**What you have to do**
Output only the lines below from the one containing "0: (120, 203)" to the one containing "52: (317, 305)", exactly as written, both ends kept.
[Dataset records — start]
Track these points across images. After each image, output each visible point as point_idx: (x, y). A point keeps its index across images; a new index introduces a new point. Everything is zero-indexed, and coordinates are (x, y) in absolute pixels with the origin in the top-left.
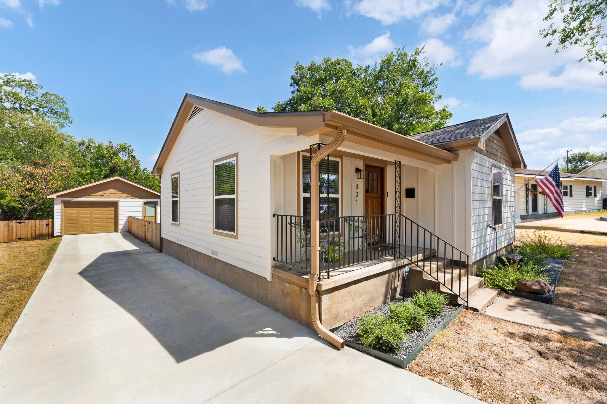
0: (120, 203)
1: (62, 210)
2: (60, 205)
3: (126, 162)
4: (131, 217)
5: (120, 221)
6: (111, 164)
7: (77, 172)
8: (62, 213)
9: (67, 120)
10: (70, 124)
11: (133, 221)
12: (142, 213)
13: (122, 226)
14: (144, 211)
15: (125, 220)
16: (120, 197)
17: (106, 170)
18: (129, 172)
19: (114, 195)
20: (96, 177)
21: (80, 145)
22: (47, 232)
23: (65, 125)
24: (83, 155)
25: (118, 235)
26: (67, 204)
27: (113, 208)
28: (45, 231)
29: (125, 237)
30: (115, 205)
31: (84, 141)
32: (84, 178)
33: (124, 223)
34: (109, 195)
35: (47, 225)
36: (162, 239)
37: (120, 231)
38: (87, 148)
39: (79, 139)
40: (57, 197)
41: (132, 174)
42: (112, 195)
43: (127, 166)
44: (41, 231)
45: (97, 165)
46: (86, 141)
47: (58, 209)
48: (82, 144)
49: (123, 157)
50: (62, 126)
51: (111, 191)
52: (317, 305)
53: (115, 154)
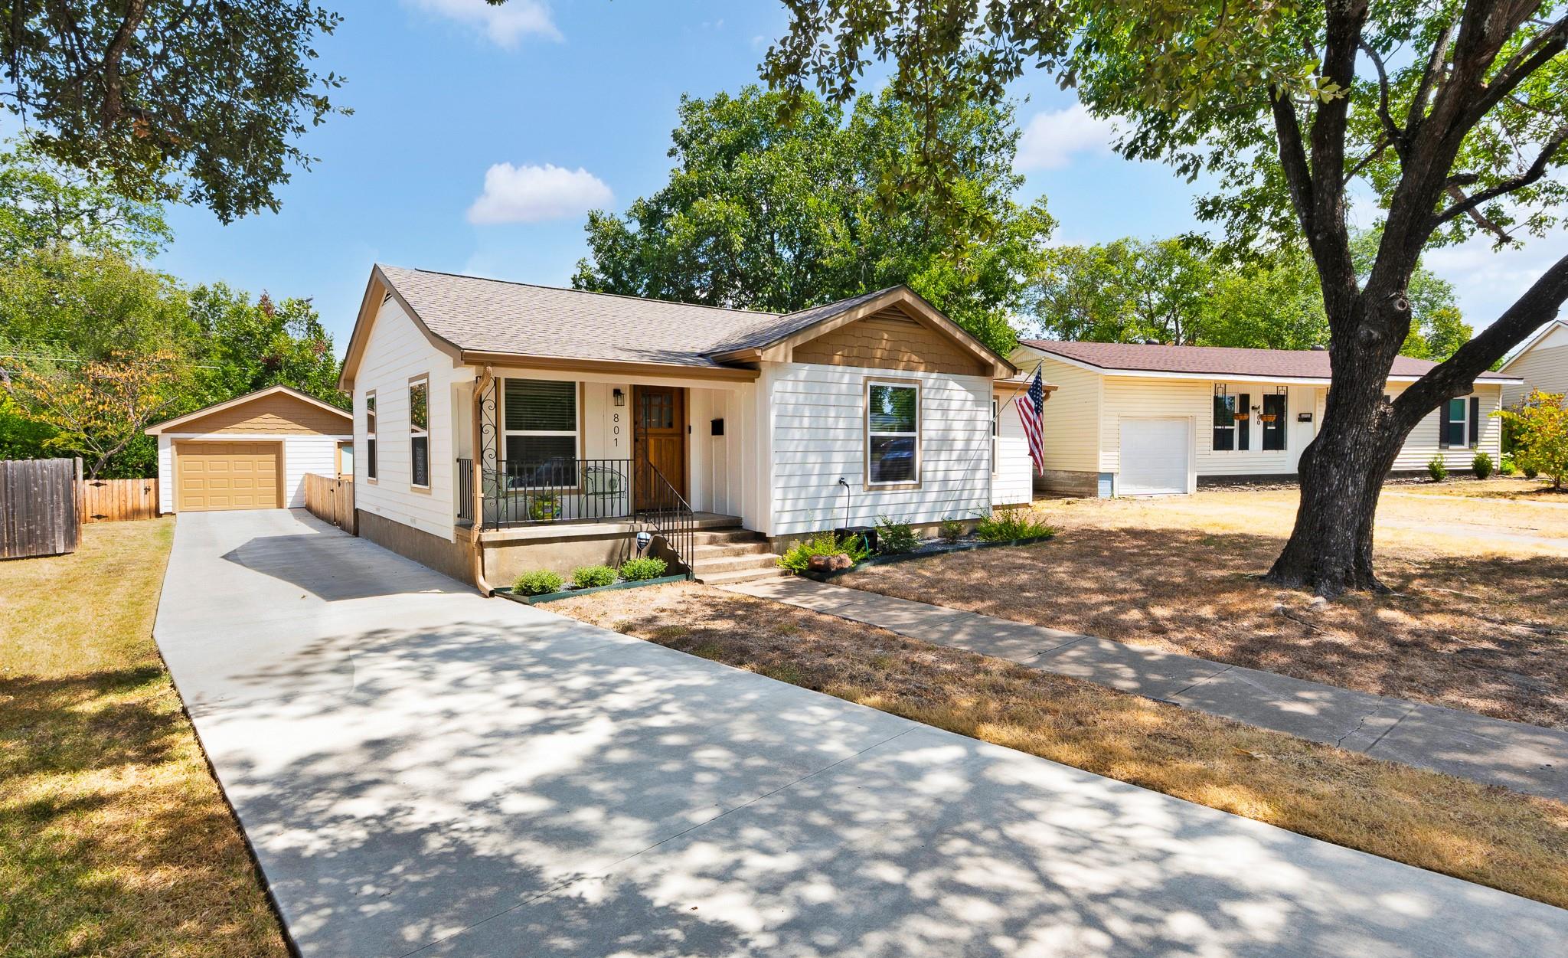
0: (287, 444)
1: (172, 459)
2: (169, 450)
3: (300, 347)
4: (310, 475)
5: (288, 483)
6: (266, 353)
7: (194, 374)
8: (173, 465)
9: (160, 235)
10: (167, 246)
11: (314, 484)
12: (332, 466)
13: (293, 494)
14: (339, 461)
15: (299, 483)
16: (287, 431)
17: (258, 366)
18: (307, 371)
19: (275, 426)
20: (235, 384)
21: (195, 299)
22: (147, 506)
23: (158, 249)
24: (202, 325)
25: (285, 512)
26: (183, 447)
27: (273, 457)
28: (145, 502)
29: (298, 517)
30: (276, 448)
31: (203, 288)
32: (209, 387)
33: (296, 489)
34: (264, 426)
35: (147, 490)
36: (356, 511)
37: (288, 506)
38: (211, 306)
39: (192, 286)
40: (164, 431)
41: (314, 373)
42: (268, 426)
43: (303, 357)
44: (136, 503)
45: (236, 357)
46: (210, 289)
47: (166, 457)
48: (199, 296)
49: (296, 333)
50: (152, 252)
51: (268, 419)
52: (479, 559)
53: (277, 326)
[Dataset records — finish]
[Dataset records — start]
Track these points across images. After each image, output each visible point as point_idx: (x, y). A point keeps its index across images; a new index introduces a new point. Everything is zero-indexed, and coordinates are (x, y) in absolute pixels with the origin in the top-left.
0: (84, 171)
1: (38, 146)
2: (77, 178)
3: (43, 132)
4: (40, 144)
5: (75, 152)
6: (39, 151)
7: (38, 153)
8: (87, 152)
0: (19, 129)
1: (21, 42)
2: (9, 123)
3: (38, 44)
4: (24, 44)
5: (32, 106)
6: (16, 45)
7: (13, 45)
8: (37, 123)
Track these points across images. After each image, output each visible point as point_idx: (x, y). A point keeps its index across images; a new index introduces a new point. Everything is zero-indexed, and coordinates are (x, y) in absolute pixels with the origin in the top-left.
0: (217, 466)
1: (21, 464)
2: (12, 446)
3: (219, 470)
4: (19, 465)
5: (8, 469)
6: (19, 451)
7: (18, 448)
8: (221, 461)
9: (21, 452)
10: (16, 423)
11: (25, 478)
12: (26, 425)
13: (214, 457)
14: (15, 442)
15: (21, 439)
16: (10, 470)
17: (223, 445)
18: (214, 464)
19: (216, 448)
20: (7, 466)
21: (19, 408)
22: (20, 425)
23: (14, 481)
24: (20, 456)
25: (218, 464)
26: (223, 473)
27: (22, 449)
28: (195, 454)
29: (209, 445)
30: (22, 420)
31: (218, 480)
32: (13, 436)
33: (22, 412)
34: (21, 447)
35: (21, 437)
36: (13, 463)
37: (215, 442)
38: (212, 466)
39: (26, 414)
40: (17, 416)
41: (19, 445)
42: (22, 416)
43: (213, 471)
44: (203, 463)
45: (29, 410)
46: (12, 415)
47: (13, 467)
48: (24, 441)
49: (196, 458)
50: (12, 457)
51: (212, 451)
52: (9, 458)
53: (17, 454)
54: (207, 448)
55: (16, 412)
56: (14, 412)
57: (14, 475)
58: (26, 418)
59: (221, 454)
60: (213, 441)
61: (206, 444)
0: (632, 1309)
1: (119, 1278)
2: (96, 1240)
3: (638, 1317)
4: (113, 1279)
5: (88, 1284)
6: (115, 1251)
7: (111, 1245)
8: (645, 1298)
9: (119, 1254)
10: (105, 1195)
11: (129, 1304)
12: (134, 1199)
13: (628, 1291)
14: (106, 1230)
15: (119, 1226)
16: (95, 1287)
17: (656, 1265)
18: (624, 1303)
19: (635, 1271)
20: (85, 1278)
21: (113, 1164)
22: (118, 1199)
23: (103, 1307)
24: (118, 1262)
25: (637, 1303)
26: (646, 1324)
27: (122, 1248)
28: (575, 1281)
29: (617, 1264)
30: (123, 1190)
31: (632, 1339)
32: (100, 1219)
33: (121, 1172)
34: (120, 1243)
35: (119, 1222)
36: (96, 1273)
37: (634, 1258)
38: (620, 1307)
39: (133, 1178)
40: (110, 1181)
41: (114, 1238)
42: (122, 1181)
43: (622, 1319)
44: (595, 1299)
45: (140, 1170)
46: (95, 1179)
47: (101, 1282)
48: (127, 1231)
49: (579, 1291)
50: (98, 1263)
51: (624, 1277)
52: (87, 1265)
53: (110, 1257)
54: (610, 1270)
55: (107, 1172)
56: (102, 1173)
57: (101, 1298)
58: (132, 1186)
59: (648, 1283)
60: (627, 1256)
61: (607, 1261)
[Dataset records — finish]
[Dataset records — start]
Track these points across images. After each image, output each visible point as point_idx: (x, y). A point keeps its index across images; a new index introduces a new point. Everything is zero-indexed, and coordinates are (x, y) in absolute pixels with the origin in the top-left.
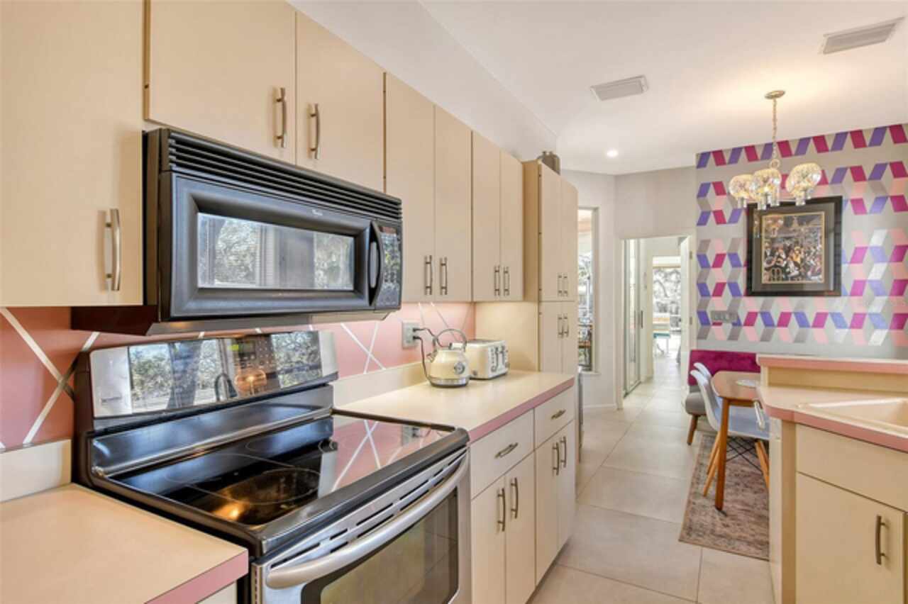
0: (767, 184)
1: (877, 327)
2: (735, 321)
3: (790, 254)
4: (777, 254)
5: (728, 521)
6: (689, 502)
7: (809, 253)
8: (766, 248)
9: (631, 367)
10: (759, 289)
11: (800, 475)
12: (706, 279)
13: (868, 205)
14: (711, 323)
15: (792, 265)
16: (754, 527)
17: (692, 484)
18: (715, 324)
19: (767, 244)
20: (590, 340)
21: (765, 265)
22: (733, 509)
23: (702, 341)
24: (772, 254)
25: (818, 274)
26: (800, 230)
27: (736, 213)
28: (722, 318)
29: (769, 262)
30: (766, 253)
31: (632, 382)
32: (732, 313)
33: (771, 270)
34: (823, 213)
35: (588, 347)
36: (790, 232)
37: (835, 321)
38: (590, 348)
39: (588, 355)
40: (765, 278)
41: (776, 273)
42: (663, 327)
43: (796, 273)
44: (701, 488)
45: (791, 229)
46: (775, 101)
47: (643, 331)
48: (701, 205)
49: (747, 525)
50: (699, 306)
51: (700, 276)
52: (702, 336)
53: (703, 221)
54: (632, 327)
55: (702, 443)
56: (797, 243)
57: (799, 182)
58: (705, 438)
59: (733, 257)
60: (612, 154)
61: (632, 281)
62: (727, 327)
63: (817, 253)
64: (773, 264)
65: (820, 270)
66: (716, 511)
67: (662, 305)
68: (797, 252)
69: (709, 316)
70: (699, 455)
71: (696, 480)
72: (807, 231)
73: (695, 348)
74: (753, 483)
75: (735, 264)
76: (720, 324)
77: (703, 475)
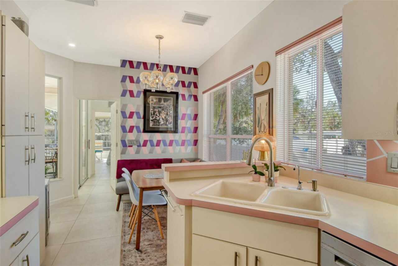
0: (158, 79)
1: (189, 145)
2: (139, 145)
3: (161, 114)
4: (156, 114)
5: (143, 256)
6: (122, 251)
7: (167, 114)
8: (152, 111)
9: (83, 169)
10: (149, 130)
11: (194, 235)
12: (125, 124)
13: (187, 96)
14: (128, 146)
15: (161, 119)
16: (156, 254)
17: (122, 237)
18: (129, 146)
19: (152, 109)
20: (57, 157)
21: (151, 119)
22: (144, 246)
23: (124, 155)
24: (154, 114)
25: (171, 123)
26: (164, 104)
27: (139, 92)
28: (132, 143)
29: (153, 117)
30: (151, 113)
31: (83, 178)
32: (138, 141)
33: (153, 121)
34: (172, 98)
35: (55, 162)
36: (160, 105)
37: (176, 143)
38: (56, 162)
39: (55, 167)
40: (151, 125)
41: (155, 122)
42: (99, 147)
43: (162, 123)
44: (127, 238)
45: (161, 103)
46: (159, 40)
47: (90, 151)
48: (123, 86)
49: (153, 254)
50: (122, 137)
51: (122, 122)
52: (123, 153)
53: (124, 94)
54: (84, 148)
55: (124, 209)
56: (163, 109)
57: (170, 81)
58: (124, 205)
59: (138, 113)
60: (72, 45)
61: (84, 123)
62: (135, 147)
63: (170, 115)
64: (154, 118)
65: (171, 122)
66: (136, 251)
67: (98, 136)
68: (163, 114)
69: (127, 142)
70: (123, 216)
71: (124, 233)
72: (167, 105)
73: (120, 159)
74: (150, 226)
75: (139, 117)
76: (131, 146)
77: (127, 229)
[Dataset records — finish]
**Completed task**
0: (120, 203)
1: (62, 210)
2: (60, 205)
3: (126, 162)
4: (131, 217)
5: (120, 221)
6: (111, 164)
7: (77, 172)
8: (62, 213)
9: (67, 120)
10: (70, 124)
11: (133, 221)
12: (142, 213)
13: (122, 226)
14: (144, 211)
15: (125, 220)
16: (120, 197)
17: (106, 170)
18: (129, 172)
19: (114, 195)
20: (96, 177)
21: (80, 145)
22: (47, 232)
23: (65, 125)
24: (83, 155)
25: (118, 235)
26: (67, 204)
27: (113, 208)
28: (45, 231)
29: (125, 237)
30: (115, 205)
31: (84, 141)
32: (84, 178)
33: (124, 223)
34: (109, 195)
35: (47, 225)
36: (162, 239)
37: (120, 231)
38: (87, 148)
39: (79, 139)
40: (57, 197)
41: (132, 174)
42: (112, 195)
43: (127, 166)
44: (41, 231)
45: (97, 165)
46: (86, 141)
47: (58, 209)
48: (82, 144)
49: (123, 157)
50: (62, 126)
51: (111, 191)
52: (317, 305)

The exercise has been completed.